Prompt: Exact transcription with no images: write out all of the entries below.

Records to process:
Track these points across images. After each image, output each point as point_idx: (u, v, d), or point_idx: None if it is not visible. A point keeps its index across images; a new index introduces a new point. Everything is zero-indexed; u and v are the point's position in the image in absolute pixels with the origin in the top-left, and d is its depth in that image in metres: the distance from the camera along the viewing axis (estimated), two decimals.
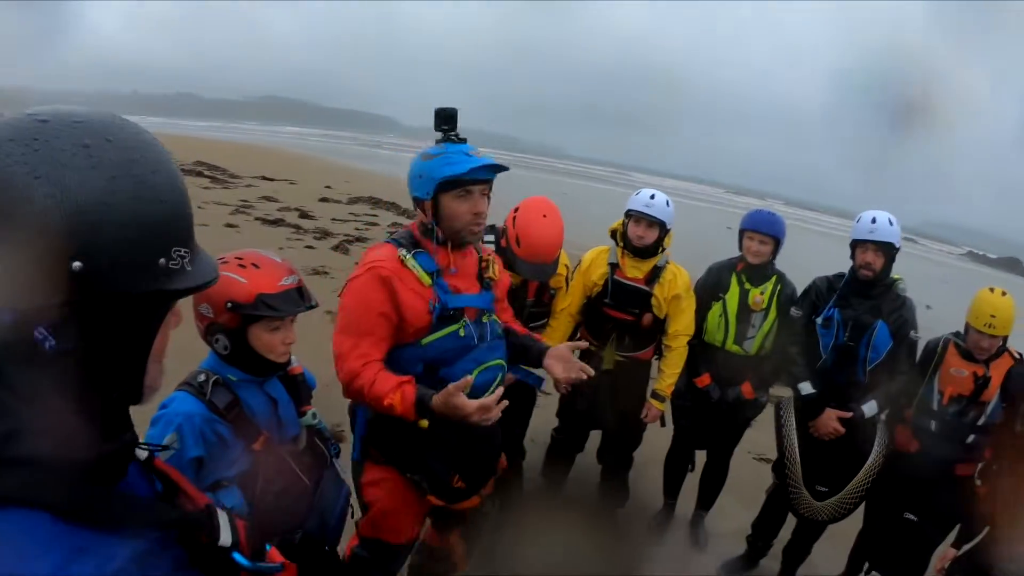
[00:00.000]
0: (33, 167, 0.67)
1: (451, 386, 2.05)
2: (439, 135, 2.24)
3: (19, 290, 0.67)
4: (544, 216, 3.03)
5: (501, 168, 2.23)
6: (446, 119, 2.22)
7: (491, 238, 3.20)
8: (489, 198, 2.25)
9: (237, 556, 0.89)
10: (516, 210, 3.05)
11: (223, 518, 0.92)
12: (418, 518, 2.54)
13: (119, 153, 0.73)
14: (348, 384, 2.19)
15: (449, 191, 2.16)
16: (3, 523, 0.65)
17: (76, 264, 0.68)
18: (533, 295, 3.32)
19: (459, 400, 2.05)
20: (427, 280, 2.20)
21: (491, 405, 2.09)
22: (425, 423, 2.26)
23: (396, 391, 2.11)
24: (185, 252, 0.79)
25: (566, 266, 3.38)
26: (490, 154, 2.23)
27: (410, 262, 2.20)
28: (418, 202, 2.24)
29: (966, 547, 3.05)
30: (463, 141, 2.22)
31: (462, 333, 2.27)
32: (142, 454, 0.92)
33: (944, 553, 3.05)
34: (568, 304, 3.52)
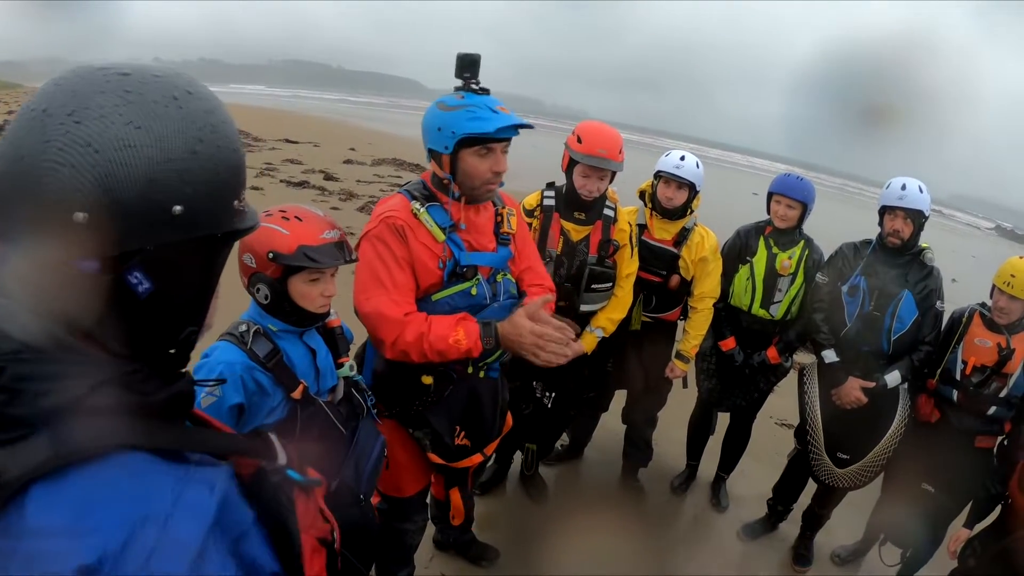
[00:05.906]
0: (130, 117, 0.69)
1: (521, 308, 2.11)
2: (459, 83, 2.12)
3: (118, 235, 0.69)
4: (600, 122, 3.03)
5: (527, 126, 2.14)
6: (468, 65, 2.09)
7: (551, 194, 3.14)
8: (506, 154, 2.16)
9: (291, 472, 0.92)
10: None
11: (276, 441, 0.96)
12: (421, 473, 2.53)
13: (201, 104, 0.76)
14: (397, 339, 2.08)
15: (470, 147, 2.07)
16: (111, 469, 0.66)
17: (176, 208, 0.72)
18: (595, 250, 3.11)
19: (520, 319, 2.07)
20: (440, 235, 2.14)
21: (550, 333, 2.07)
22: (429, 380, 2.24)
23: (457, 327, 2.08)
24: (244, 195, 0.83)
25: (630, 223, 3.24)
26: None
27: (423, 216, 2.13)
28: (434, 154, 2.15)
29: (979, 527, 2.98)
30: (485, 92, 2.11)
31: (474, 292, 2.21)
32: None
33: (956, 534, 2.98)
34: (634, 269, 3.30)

Solution for this problem:
Track these points across images. After each image, output each point as point_idx: (u, v, d), or point_idx: None if it is not visible. A point keeps its index across images; a new index introduces a new point. Everything is zero-indexed; u and v are the point's position in the image in absolute pixels with the origin in the top-left, and d is its depth in that image in metres: the distance from the camera along the viewing axis (estimated), two decimals.
[00:00.000]
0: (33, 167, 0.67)
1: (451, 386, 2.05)
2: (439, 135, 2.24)
3: (19, 290, 0.67)
4: (544, 216, 3.03)
5: (501, 168, 2.23)
6: (446, 119, 2.22)
7: (491, 238, 3.20)
8: (489, 198, 2.25)
9: (237, 556, 0.89)
10: (516, 210, 3.05)
11: (223, 518, 0.92)
12: (418, 518, 2.54)
13: (119, 153, 0.73)
14: (348, 384, 2.19)
15: (449, 191, 2.16)
16: (3, 523, 0.65)
17: (76, 264, 0.68)
18: (533, 295, 3.32)
19: (459, 400, 2.05)
20: (427, 280, 2.20)
21: (491, 405, 2.09)
22: (425, 423, 2.26)
23: (396, 391, 2.11)
24: (185, 252, 0.79)
25: (566, 266, 3.38)
26: (490, 154, 2.23)
27: (410, 262, 2.20)
28: (418, 202, 2.24)
29: (966, 547, 3.05)
30: (463, 141, 2.22)
31: (462, 333, 2.27)
32: (142, 454, 0.92)
33: (944, 553, 3.05)
34: (568, 304, 3.52)
[00:05.906]
0: (130, 117, 0.69)
1: (521, 308, 2.11)
2: (459, 83, 2.12)
3: (118, 235, 0.69)
4: (600, 122, 3.03)
5: (527, 126, 2.14)
6: (468, 65, 2.09)
7: (551, 194, 3.14)
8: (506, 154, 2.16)
9: (291, 472, 0.92)
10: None
11: (276, 441, 0.96)
12: (421, 473, 2.53)
13: (201, 104, 0.76)
14: (397, 339, 2.08)
15: (470, 147, 2.07)
16: (111, 469, 0.66)
17: (176, 208, 0.72)
18: (595, 250, 3.11)
19: (520, 319, 2.07)
20: (440, 235, 2.14)
21: (550, 333, 2.07)
22: (429, 380, 2.24)
23: (457, 327, 2.08)
24: (244, 195, 0.83)
25: (630, 223, 3.24)
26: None
27: (423, 216, 2.13)
28: (434, 154, 2.15)
29: (979, 527, 2.98)
30: (485, 92, 2.11)
31: (474, 292, 2.21)
32: None
33: (956, 534, 2.98)
34: (634, 269, 3.30)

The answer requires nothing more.